_MATERIAL TO PROCESS:_

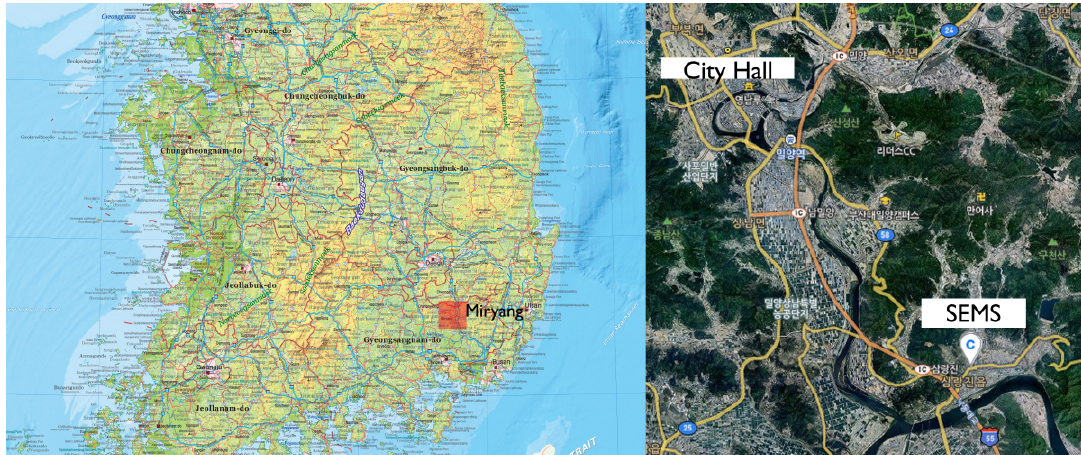
Figure 1. The location of SESM in South Korea.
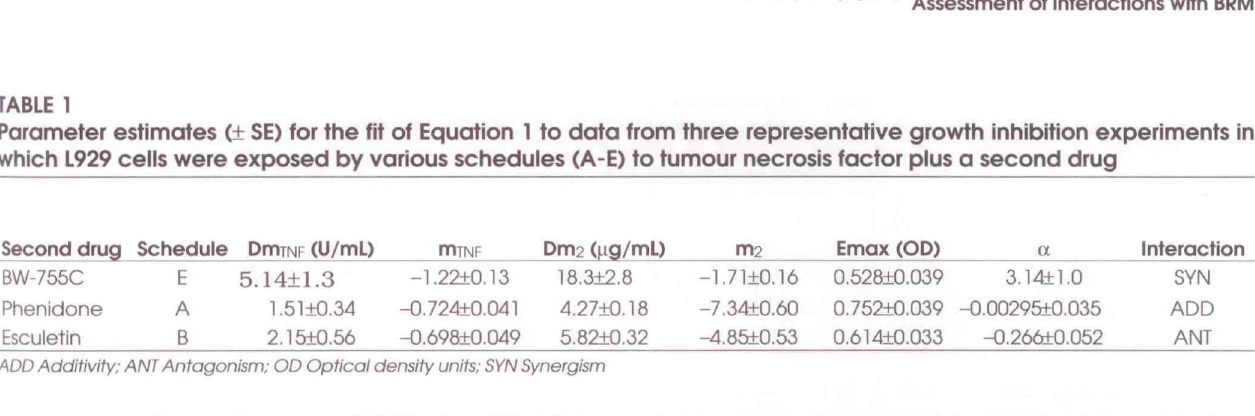
Table 1. Note that most of the standard errors are from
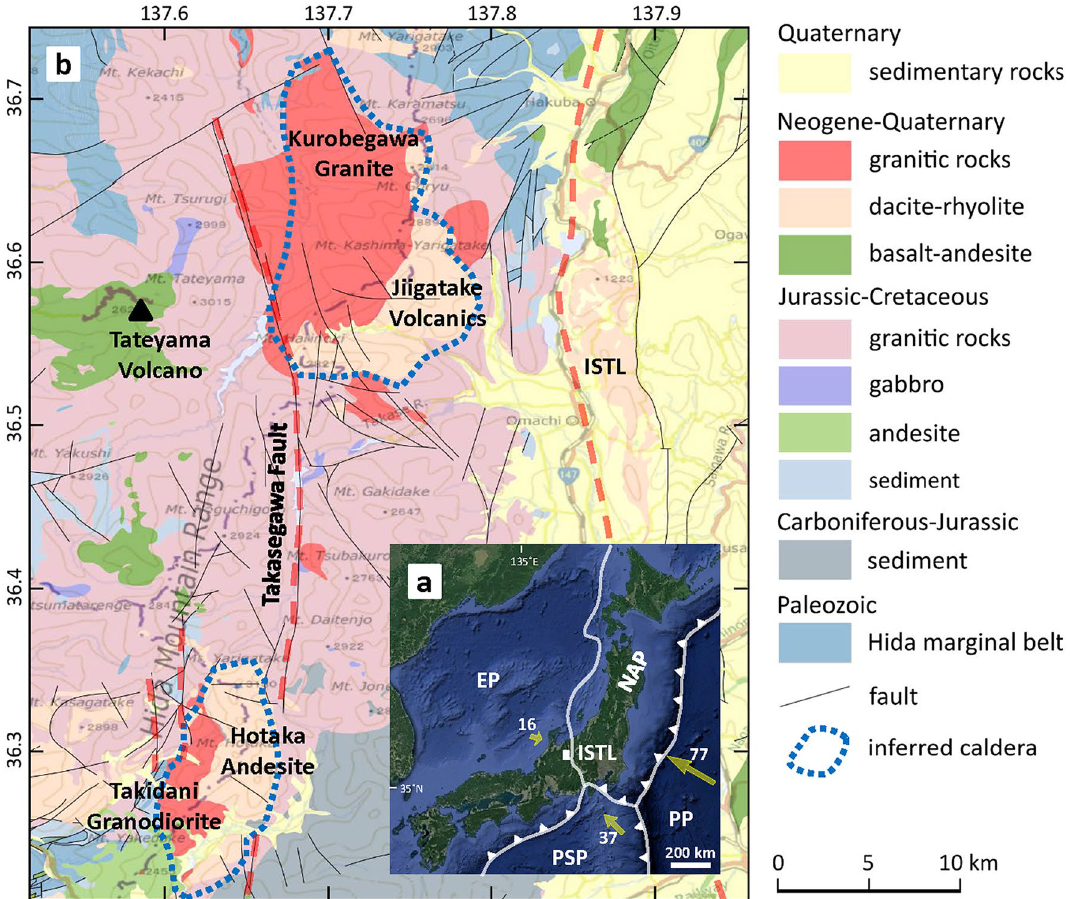
Figure 1. ( a ) Map of Japan with tectonic boundaries (white lines) and the location of the study site shown by a white rectangular. The base map is from Google Earth. ( b ) Geological map of the Hida Mountain Range showing the location of two Quaternary granitic plutons: the Kurobegawa Granite and the Takidani Granodiorite. The plutons lie between N–S tectonic lineaments (red dashed lines). ISTL Itoigawa–Shizuoka Tectonic Line, EP Eurasian Plate, NAP North American Plate, PSP Philippine Sea Plate, PP Pacific Plate. Yellow arrows in ( a ) indicate plate motion vectors (numbers indicating mm/year) relative to the North American Plate 12 . A black triangle in ( b ) is an active volcano (Tateyama Volcano). Geological map is modified from Seamless digital geological map of Japan 1: 200,000 (Geological Survey of Japan, AIST) using QGIS software (version 3.18.3) (https:// qgis. org/ ja/ site/) and Inkscape (version 1.0.2) (https:// inksc ape. org/). The base map in ( b ) is the Chiriin Tile (Japan and Its Surroundings) (http:// maps. gsi. go. jp) from the Geospatial Information Authority of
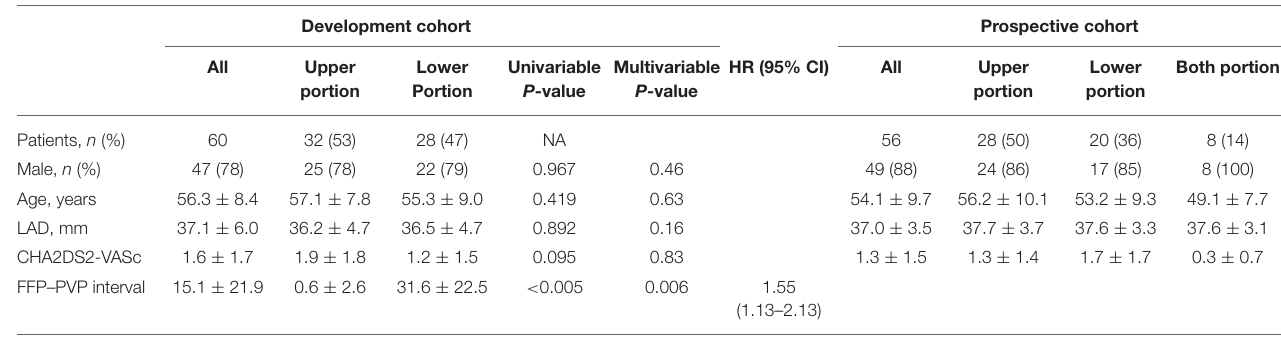
TABLE 1 | Baseline characteristics of patients in the development and prospective cohorts.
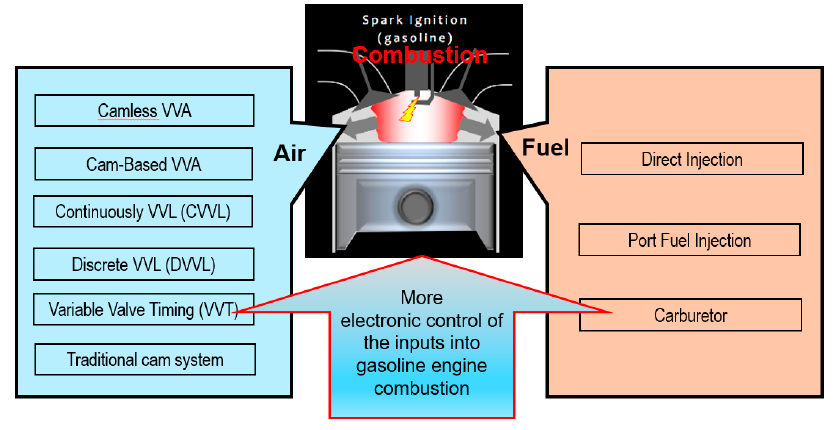
Figure 1. More electronic control of inputs into gasoline engine combustion .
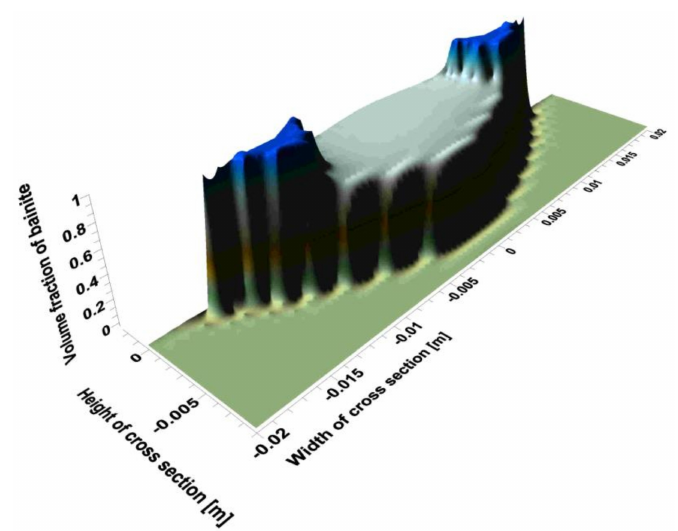
Figure 9. Distribution of bainite share in padded weld.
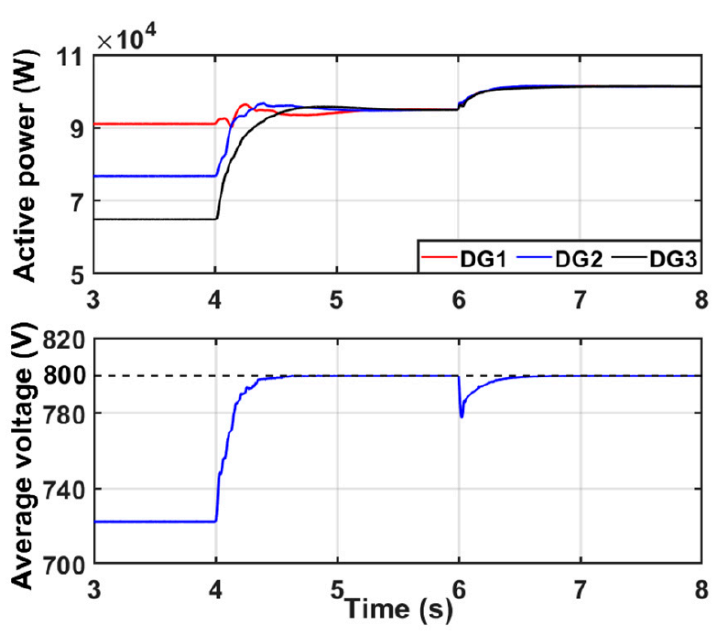
Figure 11. Simulation results in case of load variation under proposed algorithm.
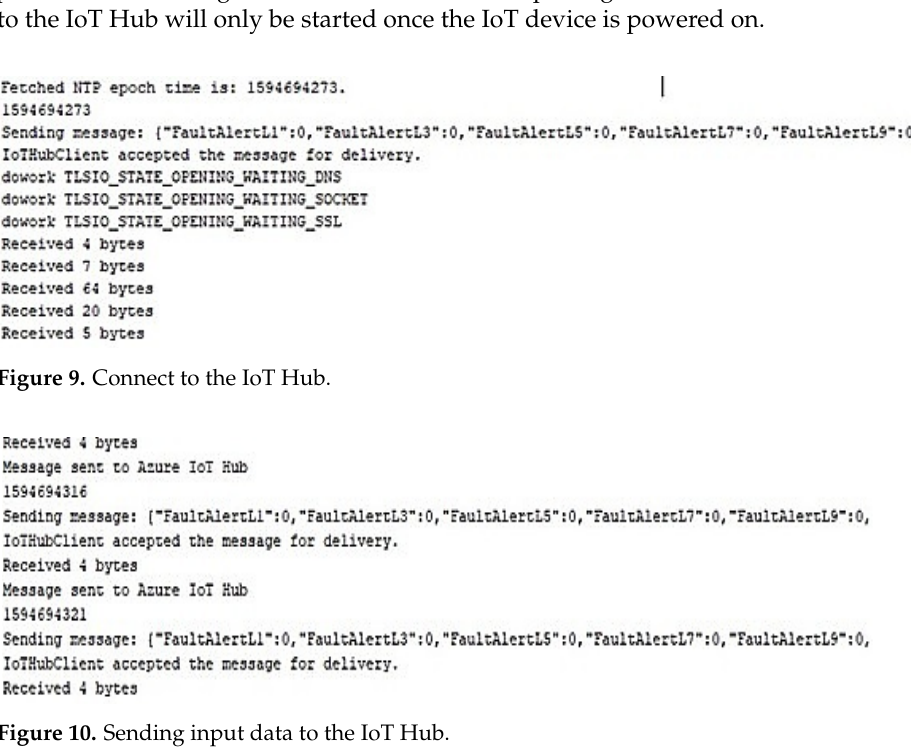
Figure 8. IoT device initiation and Wi-Fi connection.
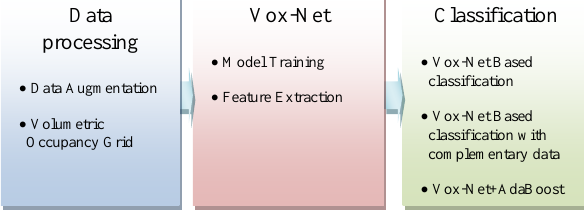
Figure 1. The conceptual framework of the Vox-Net based feature extraction and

_ACTIVITY:_ Give back each entry exactly as it appears. Leave pictures out.

_ANSWER:_
Figure 1. The location of SESM in South Korea.
Table 1. Note that most of the standard errors are from
Figure 1. ( a ) Map of Japan with tectonic boundaries (white lines) and the location of the study site shown by a white rectangular. The base map is from Google Earth. ( b ) Geological map of the Hida Mountain Range showing the location of two Quaternary granitic plutons: the Kurobegawa Granite and the Takidani Granodiorite. The plutons lie between N–S tectonic lineaments (red dashed lines). ISTL Itoigawa–Shizuoka Tectonic Line, EP Eurasian Plate, NAP North American Plate, PSP Philippine Sea Plate, PP Pacific Plate. Yellow arrows in ( a ) indicate plate motion vectors (numbers indicating mm/year) relative to the North American Plate 12 . A black triangle in ( b ) is an active volcano (Tateyama Volcano). Geological map is modified from Seamless digital geological map of Japan 1: 200,000 (Geological Survey of Japan, AIST) using QGIS software (version 3.18.3) (https:// qgis. org/ ja/ site/) and Inkscape (version 1.0.2) (https:// inksc ape. org/). The base map in ( b ) is the Chiriin Tile (Japan and Its Surroundings) (http:// maps. gsi. go. jp) from the Geospatial Information Authority of
TABLE 1 | Baseline characteristics of patients in the development and prospective cohorts.
Figure 1. More electronic control of inputs into gasoline engine combustion .
Figure 9. Distribution of bainite share in padded weld.
Figure 11. Simulation results in case of load variation under proposed algorithm.
Figure 8. IoT device initiation and Wi-Fi connection.
Figure 1. The conceptual framework of the Vox-Net based feature extraction and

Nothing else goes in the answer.